-- Begin Records to process --
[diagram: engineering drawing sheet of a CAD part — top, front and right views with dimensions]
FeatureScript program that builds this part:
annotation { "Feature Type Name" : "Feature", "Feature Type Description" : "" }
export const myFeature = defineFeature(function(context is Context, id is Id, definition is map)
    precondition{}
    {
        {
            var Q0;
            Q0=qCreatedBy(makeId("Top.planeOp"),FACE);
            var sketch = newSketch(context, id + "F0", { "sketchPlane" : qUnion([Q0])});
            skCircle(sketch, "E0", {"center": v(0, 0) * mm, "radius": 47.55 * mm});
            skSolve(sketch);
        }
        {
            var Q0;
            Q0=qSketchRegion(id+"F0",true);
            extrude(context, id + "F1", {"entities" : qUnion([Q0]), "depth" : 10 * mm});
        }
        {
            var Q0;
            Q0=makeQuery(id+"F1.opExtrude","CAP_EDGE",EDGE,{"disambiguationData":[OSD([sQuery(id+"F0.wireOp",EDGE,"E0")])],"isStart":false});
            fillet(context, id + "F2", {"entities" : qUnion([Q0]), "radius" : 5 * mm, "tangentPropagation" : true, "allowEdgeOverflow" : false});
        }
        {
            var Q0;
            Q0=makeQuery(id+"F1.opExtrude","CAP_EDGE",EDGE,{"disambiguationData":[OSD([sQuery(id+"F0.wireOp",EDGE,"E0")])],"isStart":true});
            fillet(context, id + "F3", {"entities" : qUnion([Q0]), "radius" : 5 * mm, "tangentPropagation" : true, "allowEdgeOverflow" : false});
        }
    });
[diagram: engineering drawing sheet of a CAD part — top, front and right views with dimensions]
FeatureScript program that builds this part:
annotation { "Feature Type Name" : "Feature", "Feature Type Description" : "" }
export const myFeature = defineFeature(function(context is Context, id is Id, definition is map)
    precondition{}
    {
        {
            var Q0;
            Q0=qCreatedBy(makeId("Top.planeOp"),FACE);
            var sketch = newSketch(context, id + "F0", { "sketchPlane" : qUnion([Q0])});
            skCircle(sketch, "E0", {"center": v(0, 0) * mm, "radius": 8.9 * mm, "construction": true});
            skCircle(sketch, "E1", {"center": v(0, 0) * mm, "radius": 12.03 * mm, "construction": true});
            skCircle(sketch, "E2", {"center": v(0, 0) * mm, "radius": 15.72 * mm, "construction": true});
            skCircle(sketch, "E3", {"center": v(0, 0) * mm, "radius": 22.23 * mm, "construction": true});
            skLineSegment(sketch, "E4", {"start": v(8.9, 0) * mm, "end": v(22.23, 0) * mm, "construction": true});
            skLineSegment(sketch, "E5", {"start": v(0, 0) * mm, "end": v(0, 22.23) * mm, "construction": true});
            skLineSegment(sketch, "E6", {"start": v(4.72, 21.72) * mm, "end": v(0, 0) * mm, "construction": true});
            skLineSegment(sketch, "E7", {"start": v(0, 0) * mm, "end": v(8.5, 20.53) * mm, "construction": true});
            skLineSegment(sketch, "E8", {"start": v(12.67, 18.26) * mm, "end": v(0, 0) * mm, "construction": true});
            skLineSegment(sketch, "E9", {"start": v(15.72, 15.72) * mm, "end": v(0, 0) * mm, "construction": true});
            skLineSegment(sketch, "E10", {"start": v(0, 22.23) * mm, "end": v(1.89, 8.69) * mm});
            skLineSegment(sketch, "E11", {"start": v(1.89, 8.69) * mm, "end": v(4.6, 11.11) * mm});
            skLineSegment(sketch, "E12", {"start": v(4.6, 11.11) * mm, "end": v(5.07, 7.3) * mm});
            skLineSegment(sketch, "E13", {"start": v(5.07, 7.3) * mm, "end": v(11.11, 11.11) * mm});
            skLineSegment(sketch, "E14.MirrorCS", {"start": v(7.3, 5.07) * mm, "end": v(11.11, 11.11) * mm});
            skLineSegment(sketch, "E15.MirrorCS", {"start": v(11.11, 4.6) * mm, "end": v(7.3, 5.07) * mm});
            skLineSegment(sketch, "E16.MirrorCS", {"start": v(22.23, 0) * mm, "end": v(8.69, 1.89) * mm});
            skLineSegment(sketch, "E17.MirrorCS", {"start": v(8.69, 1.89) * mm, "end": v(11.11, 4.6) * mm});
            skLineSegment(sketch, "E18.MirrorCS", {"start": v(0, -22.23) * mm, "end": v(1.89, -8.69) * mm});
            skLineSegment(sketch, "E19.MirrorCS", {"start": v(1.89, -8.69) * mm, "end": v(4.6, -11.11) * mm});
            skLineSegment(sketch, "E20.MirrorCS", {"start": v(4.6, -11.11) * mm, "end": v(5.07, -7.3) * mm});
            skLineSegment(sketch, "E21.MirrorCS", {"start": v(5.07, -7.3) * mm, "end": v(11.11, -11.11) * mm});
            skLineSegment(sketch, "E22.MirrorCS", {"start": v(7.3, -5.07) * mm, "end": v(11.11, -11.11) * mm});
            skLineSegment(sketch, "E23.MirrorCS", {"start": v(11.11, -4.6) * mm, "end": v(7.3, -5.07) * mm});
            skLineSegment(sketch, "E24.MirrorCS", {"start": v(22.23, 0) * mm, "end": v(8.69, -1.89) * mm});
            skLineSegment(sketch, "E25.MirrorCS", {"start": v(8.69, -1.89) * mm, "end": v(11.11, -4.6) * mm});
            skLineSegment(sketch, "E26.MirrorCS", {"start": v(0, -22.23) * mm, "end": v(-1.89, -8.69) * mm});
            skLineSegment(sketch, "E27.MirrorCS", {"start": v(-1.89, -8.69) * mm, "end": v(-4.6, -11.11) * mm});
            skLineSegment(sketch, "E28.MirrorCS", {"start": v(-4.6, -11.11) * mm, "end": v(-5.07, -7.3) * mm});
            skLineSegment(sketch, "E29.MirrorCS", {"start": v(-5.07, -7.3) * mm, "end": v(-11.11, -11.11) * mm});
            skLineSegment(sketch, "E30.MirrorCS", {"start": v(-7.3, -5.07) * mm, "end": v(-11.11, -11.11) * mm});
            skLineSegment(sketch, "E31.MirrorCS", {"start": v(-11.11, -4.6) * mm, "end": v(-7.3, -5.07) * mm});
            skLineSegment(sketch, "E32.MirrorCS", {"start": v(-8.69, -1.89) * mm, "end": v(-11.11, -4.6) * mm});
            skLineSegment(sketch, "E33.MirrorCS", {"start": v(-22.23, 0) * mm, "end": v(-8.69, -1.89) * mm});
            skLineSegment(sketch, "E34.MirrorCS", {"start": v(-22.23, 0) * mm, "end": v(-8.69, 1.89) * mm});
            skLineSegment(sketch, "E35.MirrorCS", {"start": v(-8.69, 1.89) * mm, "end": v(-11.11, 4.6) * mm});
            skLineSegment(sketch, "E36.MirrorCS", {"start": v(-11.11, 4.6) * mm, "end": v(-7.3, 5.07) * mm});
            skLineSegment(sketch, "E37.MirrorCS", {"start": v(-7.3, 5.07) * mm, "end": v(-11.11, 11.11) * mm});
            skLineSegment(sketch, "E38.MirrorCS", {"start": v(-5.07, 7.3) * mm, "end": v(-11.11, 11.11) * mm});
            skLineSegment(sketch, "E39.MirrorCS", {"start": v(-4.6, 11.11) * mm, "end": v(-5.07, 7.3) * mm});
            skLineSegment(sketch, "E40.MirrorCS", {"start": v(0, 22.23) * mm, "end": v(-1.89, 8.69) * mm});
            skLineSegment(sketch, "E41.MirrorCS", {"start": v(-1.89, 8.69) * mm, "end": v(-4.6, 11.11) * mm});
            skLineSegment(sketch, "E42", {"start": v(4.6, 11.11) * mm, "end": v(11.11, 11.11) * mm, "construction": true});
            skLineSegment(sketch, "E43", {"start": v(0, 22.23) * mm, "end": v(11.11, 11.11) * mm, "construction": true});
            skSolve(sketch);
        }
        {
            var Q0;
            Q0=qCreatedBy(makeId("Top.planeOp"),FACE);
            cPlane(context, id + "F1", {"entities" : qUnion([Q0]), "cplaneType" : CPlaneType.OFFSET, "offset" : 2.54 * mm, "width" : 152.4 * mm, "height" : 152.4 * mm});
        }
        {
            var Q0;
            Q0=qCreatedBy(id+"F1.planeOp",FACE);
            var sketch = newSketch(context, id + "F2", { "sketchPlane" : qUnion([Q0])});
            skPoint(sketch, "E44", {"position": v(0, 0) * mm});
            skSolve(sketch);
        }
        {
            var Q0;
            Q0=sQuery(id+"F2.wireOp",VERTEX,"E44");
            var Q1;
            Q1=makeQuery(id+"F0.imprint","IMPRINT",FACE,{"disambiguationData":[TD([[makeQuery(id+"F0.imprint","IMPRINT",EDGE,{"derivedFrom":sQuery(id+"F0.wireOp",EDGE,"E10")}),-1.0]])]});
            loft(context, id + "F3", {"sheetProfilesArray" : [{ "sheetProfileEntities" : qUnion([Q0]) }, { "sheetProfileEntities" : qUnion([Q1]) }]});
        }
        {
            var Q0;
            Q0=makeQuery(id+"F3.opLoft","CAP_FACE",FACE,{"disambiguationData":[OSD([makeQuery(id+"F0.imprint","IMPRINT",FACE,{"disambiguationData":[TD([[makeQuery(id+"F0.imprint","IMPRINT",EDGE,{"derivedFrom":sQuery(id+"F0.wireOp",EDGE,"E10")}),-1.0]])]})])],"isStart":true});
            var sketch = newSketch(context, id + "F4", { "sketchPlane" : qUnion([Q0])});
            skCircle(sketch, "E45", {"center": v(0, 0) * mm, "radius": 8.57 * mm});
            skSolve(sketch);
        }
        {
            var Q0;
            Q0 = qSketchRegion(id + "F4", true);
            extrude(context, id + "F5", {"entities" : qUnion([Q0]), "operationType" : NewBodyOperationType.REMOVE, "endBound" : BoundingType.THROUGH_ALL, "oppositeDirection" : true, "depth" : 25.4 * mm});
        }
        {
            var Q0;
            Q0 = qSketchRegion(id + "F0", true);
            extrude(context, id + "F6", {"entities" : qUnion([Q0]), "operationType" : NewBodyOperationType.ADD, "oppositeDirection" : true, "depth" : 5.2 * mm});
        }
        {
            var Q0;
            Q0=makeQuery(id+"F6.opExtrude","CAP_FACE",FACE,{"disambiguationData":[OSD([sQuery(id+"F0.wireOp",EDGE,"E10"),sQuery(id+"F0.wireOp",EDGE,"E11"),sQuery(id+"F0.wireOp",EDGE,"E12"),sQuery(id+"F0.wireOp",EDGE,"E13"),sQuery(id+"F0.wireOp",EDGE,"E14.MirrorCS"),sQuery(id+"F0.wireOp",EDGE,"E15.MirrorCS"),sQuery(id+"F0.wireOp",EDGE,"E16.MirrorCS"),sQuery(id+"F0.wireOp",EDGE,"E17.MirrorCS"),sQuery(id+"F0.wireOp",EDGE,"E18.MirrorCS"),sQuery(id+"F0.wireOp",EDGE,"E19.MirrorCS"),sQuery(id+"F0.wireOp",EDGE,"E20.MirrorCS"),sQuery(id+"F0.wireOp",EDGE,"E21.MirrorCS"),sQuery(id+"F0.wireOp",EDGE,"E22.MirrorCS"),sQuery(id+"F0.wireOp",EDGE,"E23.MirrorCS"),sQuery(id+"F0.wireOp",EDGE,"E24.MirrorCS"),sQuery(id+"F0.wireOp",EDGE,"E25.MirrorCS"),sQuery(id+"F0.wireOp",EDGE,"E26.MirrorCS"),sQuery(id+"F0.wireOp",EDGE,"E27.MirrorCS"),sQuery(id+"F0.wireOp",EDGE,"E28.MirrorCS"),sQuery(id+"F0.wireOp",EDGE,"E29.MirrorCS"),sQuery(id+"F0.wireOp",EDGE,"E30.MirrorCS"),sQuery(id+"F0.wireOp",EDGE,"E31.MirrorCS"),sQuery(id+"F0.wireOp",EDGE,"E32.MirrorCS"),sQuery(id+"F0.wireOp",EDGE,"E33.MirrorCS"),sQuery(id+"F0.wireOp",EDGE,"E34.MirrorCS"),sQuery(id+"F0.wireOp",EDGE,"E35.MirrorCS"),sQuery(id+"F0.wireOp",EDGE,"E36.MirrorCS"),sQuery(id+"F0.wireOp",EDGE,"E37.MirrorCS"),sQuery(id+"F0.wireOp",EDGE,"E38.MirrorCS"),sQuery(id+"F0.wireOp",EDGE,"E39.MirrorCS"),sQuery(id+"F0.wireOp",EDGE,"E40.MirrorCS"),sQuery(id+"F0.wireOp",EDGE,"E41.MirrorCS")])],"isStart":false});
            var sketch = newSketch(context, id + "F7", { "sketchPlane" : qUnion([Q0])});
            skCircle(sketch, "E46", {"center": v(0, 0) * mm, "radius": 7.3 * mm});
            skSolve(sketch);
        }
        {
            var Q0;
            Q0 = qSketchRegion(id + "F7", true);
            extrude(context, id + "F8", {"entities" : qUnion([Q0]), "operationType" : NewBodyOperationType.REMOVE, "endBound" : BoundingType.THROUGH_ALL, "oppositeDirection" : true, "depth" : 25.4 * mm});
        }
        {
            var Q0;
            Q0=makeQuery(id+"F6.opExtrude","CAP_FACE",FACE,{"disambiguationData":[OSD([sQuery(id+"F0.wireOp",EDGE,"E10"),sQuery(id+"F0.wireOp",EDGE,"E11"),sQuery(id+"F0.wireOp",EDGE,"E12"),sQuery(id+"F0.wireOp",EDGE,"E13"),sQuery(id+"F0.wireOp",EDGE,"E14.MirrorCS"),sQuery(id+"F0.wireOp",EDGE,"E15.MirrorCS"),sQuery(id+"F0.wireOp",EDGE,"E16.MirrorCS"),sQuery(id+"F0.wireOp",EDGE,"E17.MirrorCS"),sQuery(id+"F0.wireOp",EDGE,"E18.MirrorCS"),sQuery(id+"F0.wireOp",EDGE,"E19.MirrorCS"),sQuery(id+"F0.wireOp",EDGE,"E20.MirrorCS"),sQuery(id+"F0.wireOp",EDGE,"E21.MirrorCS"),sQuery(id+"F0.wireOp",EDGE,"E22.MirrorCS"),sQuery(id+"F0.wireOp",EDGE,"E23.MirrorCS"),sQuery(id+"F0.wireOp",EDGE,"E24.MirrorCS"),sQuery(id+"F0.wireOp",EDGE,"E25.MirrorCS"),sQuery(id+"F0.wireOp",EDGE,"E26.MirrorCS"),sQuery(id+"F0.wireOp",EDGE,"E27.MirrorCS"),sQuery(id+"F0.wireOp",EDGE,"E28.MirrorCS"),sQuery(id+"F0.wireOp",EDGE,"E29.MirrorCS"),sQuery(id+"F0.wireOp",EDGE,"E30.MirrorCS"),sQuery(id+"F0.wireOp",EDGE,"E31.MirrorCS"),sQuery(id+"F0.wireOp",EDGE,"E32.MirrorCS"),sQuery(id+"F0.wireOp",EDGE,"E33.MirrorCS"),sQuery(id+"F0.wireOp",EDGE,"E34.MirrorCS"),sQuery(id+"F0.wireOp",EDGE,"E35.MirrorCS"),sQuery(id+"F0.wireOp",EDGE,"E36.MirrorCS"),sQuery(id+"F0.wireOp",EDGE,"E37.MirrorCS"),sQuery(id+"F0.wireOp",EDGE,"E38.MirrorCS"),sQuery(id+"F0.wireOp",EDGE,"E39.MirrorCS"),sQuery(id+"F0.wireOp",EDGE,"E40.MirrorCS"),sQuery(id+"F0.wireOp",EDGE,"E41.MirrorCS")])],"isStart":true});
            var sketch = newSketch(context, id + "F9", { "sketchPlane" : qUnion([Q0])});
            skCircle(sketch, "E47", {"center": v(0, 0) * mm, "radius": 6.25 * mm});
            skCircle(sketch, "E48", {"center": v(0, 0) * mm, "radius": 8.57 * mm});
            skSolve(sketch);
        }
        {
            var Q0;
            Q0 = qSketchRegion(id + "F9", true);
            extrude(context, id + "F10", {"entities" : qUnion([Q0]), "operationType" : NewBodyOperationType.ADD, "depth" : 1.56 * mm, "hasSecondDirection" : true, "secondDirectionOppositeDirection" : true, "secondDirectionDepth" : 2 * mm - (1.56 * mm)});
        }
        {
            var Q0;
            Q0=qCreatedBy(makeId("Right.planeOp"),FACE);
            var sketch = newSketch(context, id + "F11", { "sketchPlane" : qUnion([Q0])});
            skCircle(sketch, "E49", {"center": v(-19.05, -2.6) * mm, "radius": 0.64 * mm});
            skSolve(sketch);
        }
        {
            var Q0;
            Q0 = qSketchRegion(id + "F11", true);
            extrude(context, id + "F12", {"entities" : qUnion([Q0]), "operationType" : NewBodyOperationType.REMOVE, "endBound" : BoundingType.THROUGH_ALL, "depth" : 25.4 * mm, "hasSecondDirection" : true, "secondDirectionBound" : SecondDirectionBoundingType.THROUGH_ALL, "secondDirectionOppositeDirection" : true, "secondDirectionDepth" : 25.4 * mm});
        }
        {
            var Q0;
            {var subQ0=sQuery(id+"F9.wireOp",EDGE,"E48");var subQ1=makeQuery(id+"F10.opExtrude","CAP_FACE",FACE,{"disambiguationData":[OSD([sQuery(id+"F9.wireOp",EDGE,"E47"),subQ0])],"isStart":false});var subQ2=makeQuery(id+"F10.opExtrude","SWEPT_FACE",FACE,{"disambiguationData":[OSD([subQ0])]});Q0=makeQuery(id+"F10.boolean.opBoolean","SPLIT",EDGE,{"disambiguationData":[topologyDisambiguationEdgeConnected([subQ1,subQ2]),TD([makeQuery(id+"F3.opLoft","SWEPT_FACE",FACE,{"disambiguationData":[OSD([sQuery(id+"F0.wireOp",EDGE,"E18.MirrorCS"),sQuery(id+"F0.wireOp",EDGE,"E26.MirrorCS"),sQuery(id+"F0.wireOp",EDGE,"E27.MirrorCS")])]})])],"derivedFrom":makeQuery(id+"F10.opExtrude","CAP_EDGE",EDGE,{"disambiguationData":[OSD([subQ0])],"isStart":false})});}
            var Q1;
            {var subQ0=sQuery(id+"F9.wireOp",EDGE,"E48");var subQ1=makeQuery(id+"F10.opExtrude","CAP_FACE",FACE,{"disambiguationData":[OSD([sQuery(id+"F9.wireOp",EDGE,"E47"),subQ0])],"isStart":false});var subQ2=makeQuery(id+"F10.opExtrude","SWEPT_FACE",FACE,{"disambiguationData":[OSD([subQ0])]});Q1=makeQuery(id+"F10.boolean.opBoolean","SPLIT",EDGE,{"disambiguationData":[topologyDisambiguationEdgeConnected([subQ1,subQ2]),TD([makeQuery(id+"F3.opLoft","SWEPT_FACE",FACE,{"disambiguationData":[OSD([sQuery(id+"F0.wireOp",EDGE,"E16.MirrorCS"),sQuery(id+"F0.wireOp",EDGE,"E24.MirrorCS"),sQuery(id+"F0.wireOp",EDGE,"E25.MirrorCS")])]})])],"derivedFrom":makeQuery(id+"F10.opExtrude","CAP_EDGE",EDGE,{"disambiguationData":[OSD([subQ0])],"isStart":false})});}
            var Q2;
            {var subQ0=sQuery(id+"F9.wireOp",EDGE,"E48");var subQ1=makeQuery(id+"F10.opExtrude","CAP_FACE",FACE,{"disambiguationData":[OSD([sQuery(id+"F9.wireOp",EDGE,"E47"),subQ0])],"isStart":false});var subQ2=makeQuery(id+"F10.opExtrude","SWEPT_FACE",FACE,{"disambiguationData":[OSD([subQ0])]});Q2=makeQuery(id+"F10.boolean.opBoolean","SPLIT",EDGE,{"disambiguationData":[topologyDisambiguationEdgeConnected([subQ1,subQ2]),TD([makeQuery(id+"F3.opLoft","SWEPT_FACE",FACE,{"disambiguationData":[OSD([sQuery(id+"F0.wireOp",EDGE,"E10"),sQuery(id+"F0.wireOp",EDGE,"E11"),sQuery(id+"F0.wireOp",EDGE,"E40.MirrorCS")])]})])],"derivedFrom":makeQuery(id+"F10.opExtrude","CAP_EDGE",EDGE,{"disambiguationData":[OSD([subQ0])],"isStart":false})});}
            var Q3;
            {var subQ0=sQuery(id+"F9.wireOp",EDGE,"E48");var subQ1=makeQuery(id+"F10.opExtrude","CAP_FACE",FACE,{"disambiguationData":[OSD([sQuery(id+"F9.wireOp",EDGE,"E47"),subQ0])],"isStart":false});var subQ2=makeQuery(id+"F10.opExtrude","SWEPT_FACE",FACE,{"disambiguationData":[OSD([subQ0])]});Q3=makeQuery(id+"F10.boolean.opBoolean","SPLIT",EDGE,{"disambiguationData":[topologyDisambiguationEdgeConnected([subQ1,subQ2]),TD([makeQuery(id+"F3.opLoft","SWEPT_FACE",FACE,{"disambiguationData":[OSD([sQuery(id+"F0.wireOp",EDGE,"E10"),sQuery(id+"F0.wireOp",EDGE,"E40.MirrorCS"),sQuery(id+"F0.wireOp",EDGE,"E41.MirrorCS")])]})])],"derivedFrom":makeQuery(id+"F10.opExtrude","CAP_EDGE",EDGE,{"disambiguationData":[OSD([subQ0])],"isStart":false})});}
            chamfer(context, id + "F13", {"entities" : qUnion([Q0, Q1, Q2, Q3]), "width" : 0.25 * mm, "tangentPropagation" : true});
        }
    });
-- End Records to process --
### What needs to be done:
Identify each line above that contains the string "tangentPropagation" and copy every such line in full. Case counts when matching.

### Output:
            fillet(context, id + "F2", {"entities" : qUnion([Q0]), "radius" : 5 * mm, "tangentPropagation" : true, "allowEdgeOverflow" : false});
            fillet(context, id + "F3", {"entities" : qUnion([Q0]), "radius" : 5 * mm, "tangentPropagation" : true, "allowEdgeOverflow" : false});
            chamfer(context, id + "F13", {"entities" : qUnion([Q0, Q1, Q2, Q3]), "width" : 0.25 * mm, "tangentPropagation" : true});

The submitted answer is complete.